By KEVIN BOWDEN
By the time they cut down the last marijuana plant from a heavily wooded hillside west of Hornbeak Wednesday evening, local authorities had seized an estimated 362,000 marijuana plants with a street value of about $434 million.
The marijuana growing operation was discovered Monday evening by the Obion County Sheriff’s Department and by Wednesday morning the scene was crawling with law enforcement agents from across the state.
It’s being called one of the largest, if not the largest, marijuana bust in the state.
Initially it was estimated there were at least 50,000 mature marijuana plants being grown over an approximate 10-acre site but that number kept growing as more and more plants were discovered throughout the day Wednesday.
Law enforcement officials had to use four-wheelers to haul out load after load of marijuana plants and brought out the last plants shortly after sunset Wednesday, according to Chief Deputy Kent Treece.
He was joined at the scene by Sheriff Jerry Vastbinder, several local deputies and experienced law enforcement agents from the Governor’s Task Force on Marijuana Eradication, the Alcoholic Beverage Commission, Tennessee Highway Patrol, the Drug Enforcement Agency and the Tennessee Bureau of Investigation.
Obion County Sheriff Jerry Vastbinder told The Messenger a mature marijuana plant will generate about a pound of marijuana with an estimated street value of about $1,200.

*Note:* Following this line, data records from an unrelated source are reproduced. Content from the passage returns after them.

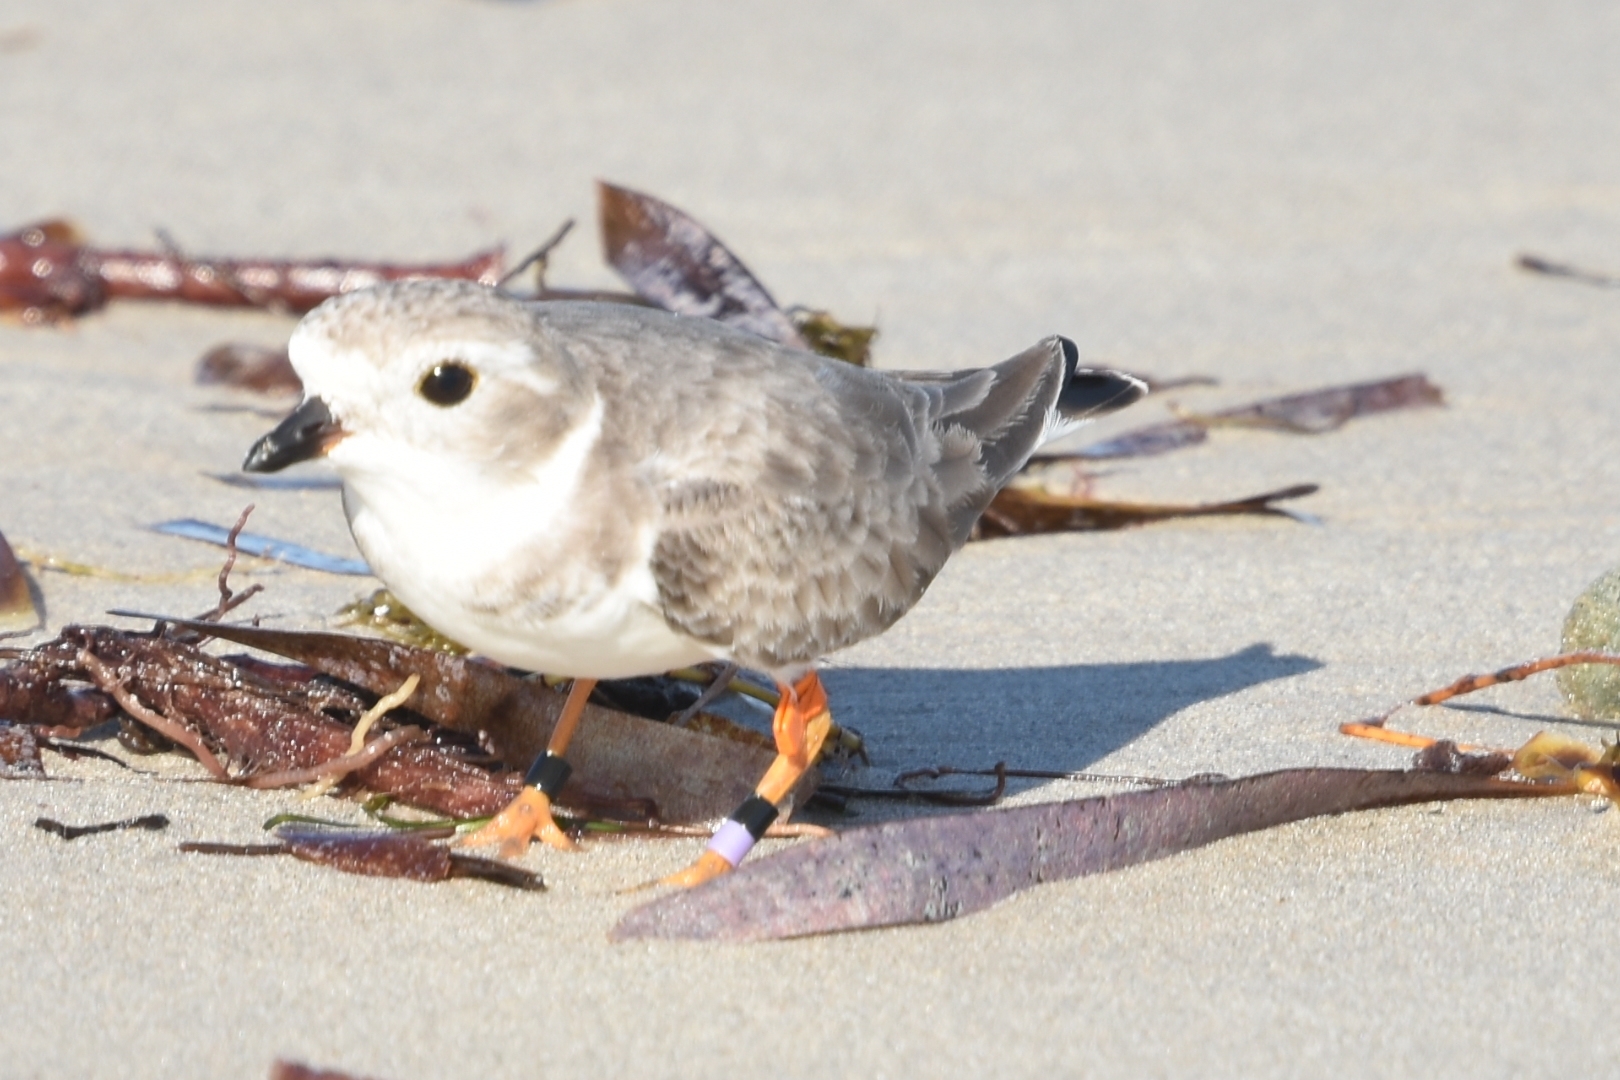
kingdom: Animalia
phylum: Chordata
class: Aves
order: Charadriiformes
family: Charadriidae
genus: Charadrius
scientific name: Charadrius melodus
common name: Piping plover
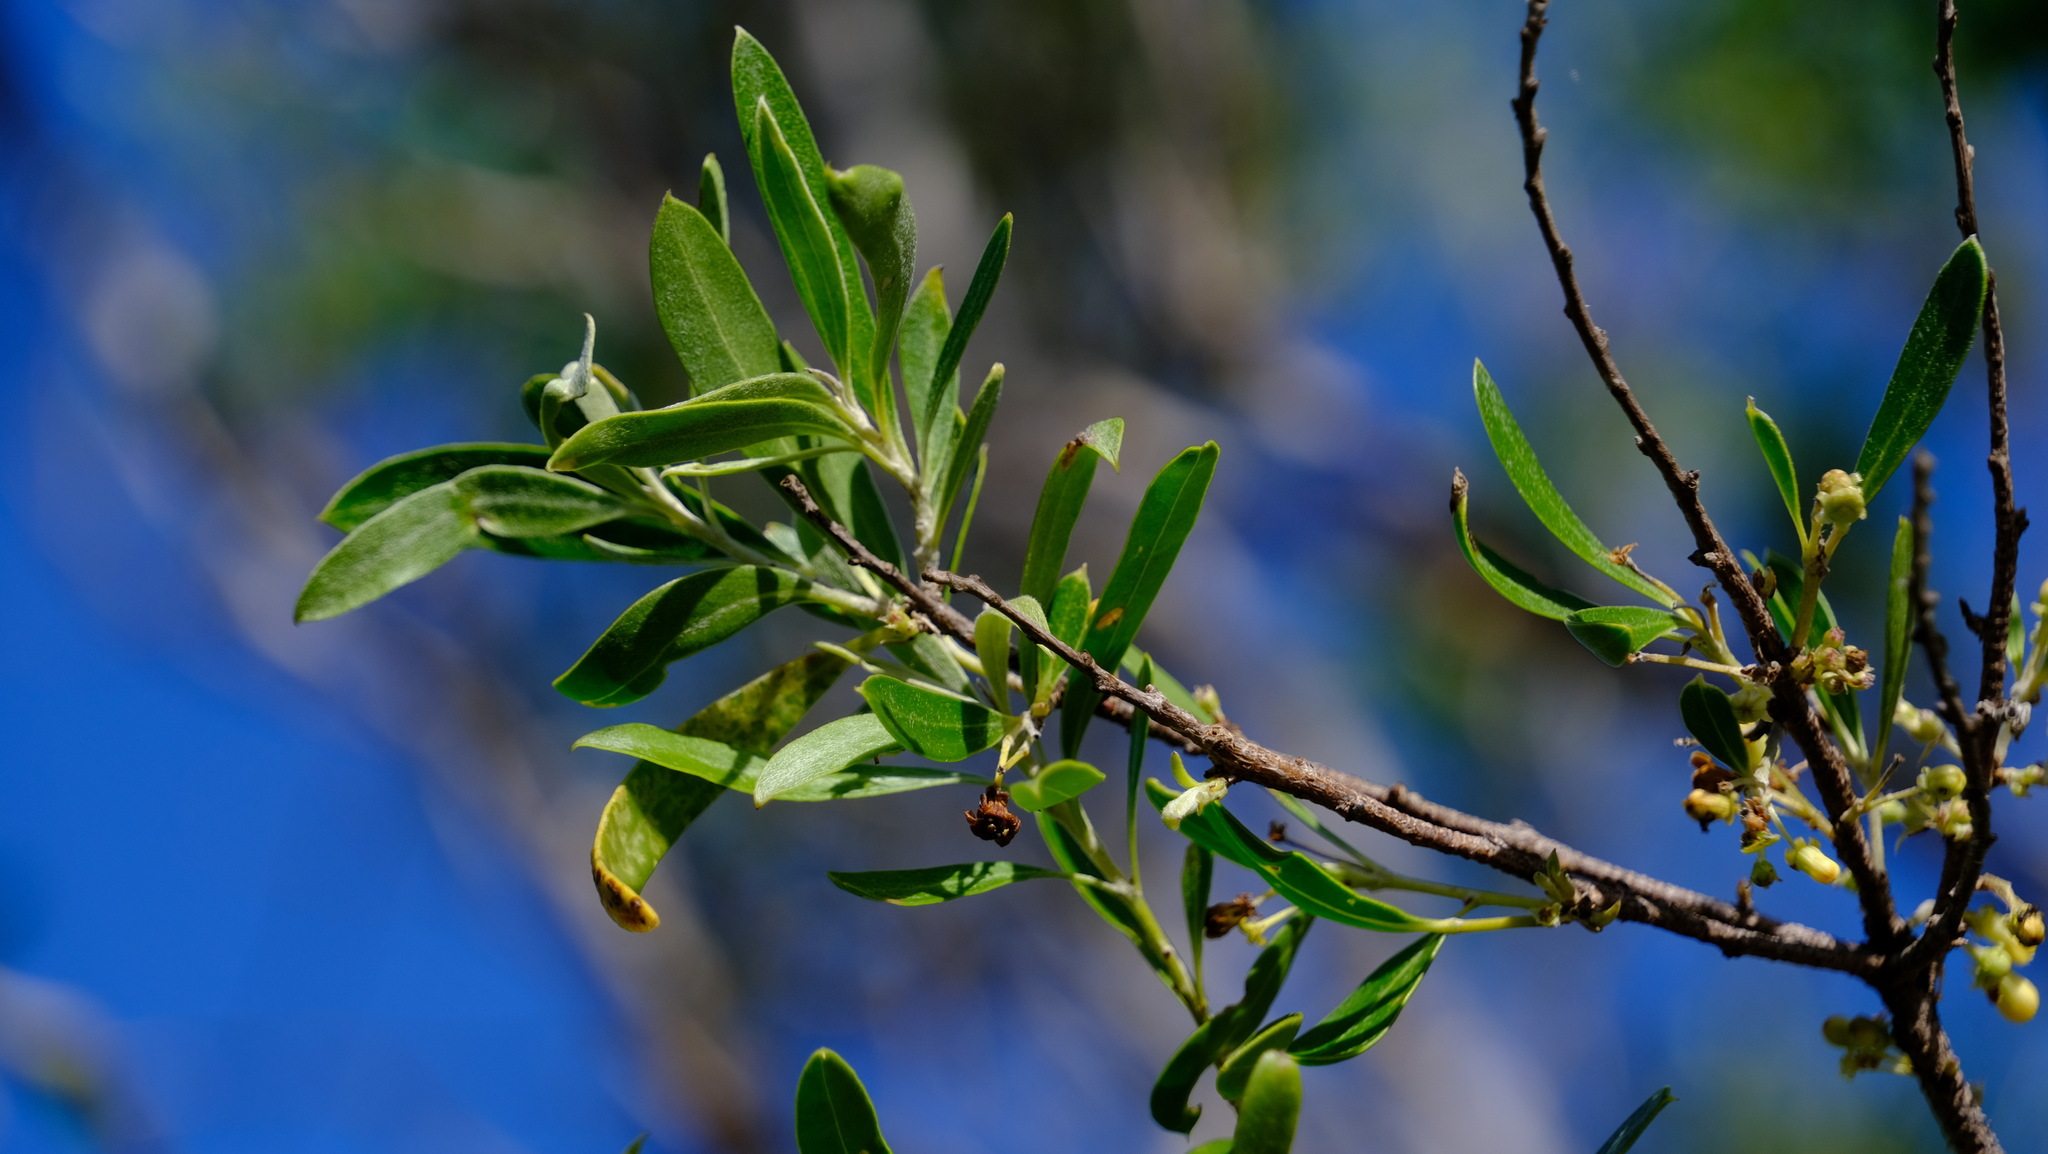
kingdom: Plantae
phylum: Tracheophyta
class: Magnoliopsida
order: Apiales
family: Pittosporaceae
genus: Pittosporum
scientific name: Pittosporum ligustrifolium
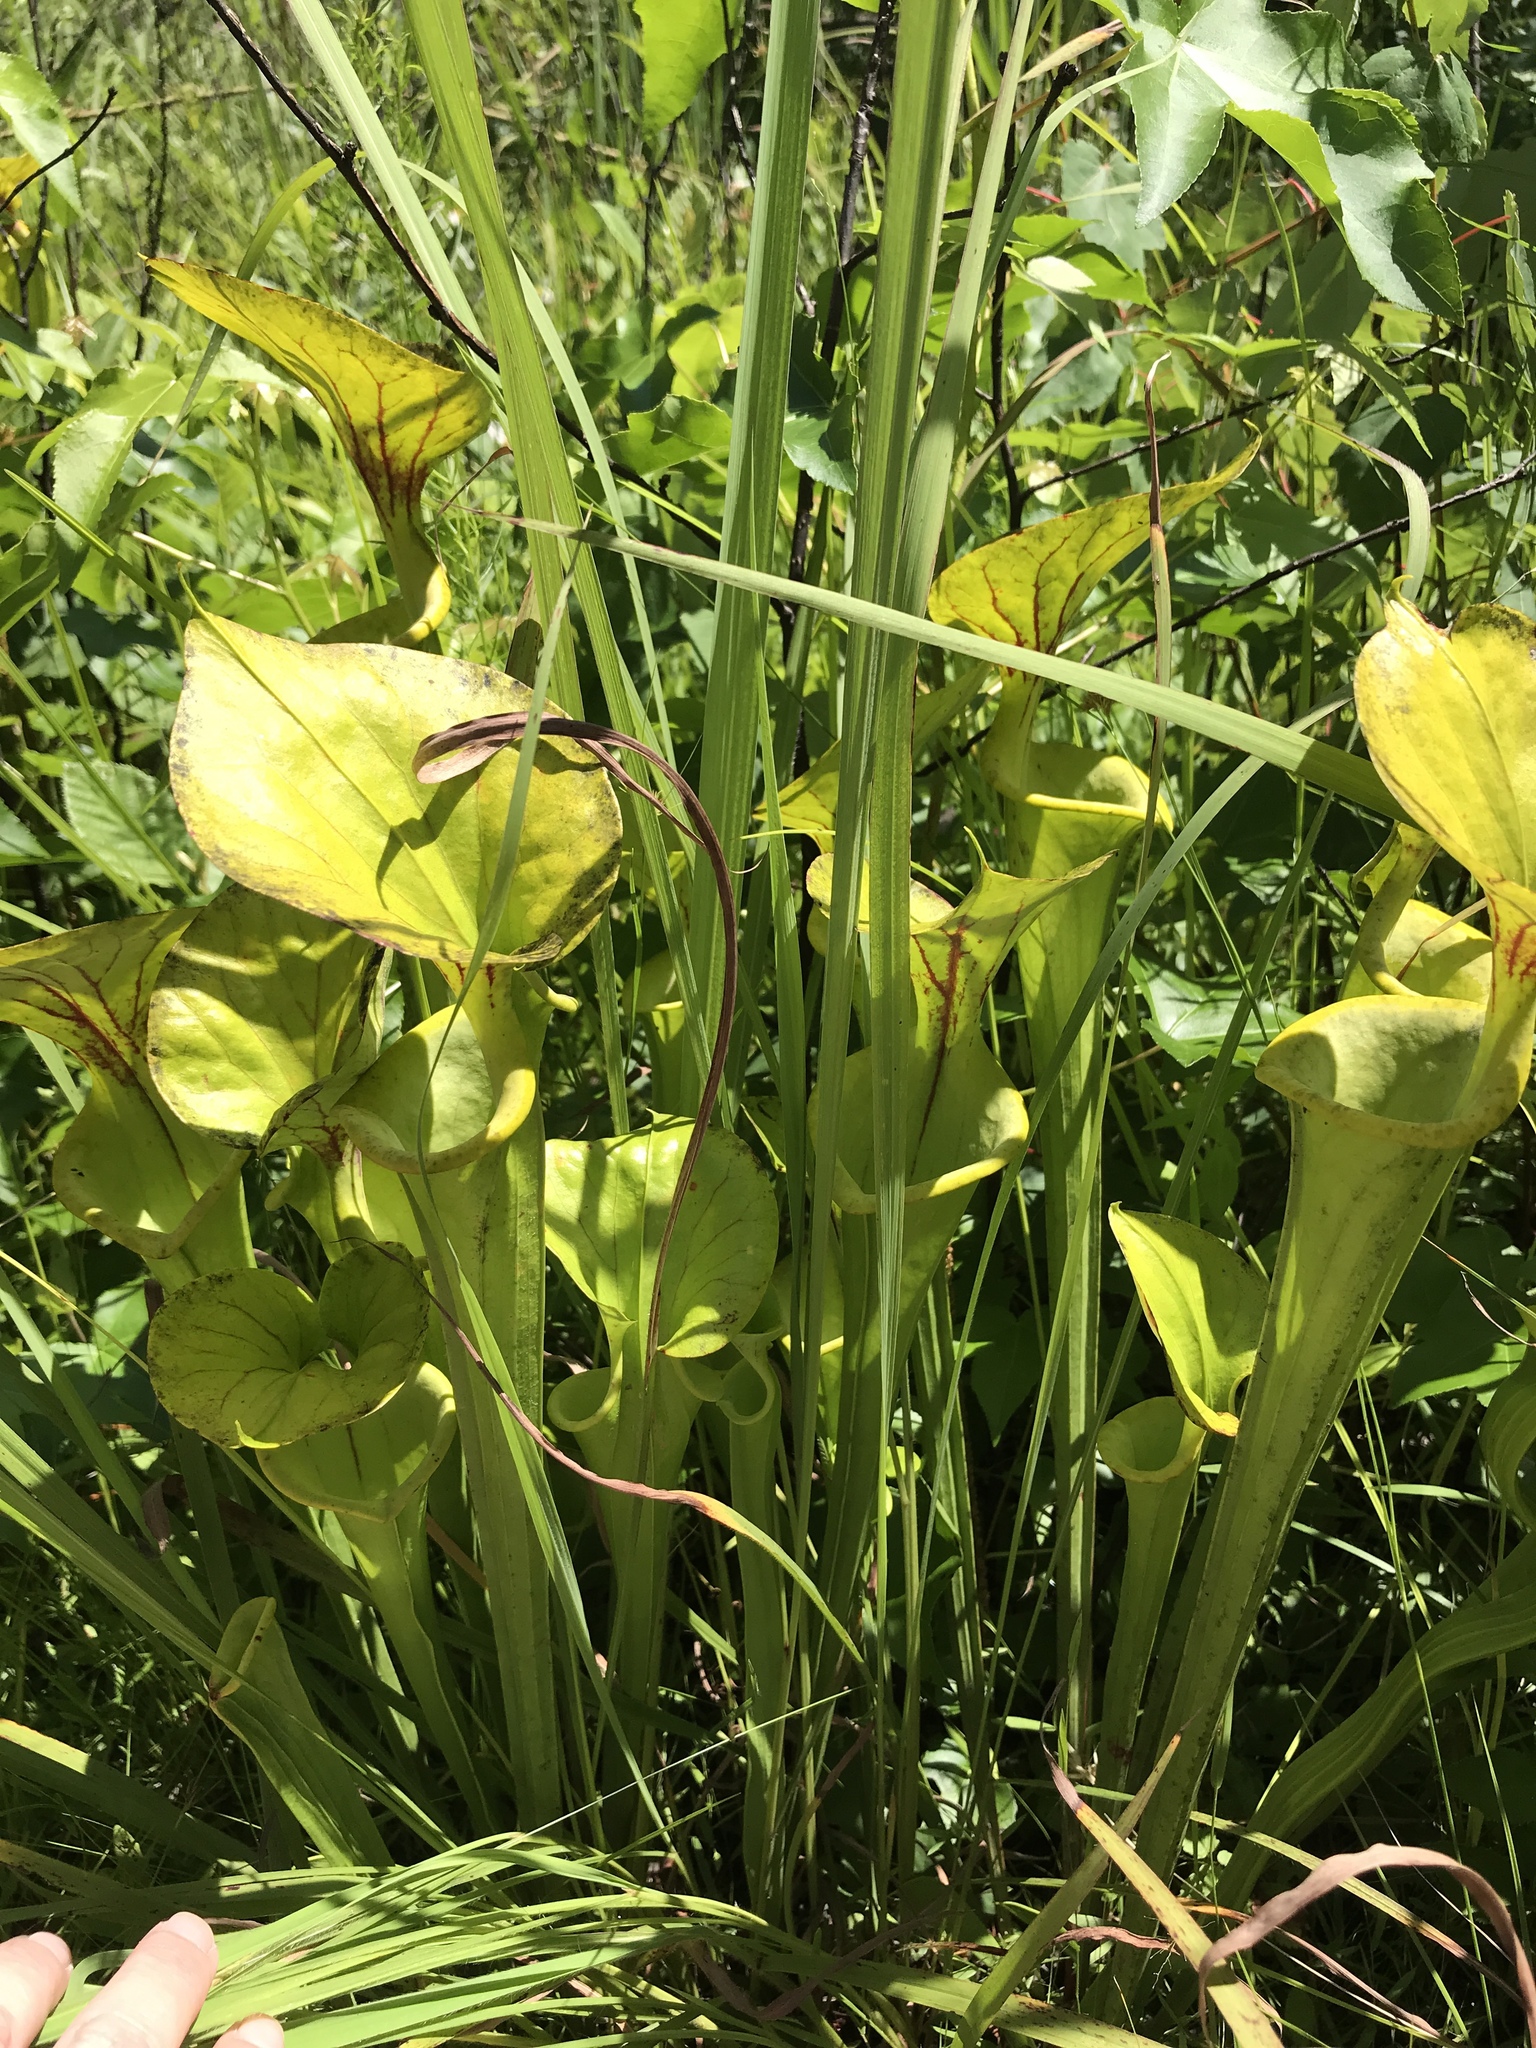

Tennessee Bureau of Investigation Special Agent in Charge T.J. Jordan said the marijuana plants seized this week were “very mature … very potent.”
He went on to say the scope of the marijuana growing operation was “unbelievable” and used such adjectives as “sophisticated,” “elaborate” and “massive” to describe the scene where the marijuana was actually being grown and harvested.
Dump trucks from the Obion County Highway Department had to be used to haul the massive amount of marijuana plants from the site Wednesday. The dump trucks were kept inside the Obion County Criminal Law Enforcement Complex overnight and the marijuana plants were scheduled to be incinerated early today.
Those law enforcement officials working at the site were soaked in sweat Wednesday as they worked to gather up the marijuana plants and secure evidence from what was described as a “very sophisticated operation” by Vastbinder.
At the marijuana growing site, there were barracks, underground tunnels, shower facilities, generators, a kitchen, an irrigation system and lights, according to Vastbinder.
No arrests have been made so far, but the investigation is ongoing into the marijuana growing operation and law enforcement officials are analyzing evidence gathered from the site, according to Treece.
In addition to the four-wheelers, law enforcement officials also used helicopters and bulldozers as part of their operation.
“That’s the most dope I’ve ever seen and I’ve been doing this for 25 years,” Treece said Wednesday afternoon. Several other law enforcement officials at the site made similar comments.